October is Cyber Security Awareness month.
It’s a time to promote online safety awareness among all Americans and reinforce the simple measures everyone should take to be safer and more secure online and to understand that cybersecurity is a shared responsibility amongst us all. In the last few years, we’ve seen an overwhelming increase in bullying due to the internet, but bullying is not new. Everyday 1 out 4 kids are bullied, and the numbers are rapidly growing for Cyberbullying. Cyberbullying is bullying that takes place using electronic technology. Examples of cyberbullying include mean text messages or emails, rumors sent by email or posted on social networking sites, and embarrassing pictures, videos, websites, or fake profiles.
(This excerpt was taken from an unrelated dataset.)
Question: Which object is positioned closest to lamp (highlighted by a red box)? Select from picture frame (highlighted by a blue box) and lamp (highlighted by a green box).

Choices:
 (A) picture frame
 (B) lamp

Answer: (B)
Here are some harrowing statistics:

  • 77% of students are bullied mentally, verbally, & physically. Cyberbullying statistics are rapidly approaching similar numbers, with 43% experiencing cyberbullying.
  • Of the 77% of students that said they had been bullied, 14% of those who were bullied said they experienced severe (bad) reactions to the abuse.
  • 1 in 5 students admit to being a bully, or doing some “Bullying.”
  • Each day 160,000 students miss school for fear of being bullied.
  • 43% of kids fear harassment in the bathroom at school.
  • 100,000 students carry a gun to school. (Unbelievable!)

You can help support this month’s awareness and prevent Cyberbullying by taking these simple steps with your children:

  • Know the sites your kids visit and their online activities. Ask where they’re going, what they’re doing, and who they’re doing it with. Keep the computer in a public area.
  • Tell your kids that as a responsible parent you may review their online communications if you think there is reason for concern.
  • Have a sense of what they do online and in texts. Learn about the sites they like. Try out the devices they use.
  • Ask for their passwords, and keep them accountable by telling them that although you respect their privacy, you have the right to check their computer or device at anytime.
  • Ask to “friend” or “follow” your kids on social media sites or ask another trusted adult to do so.
  • Encourage your kids to tell you immediately if they, or someone they know, is being cyberbullied. Explain to them that confidentiality is of the utmost importance, and will be handled accordingly.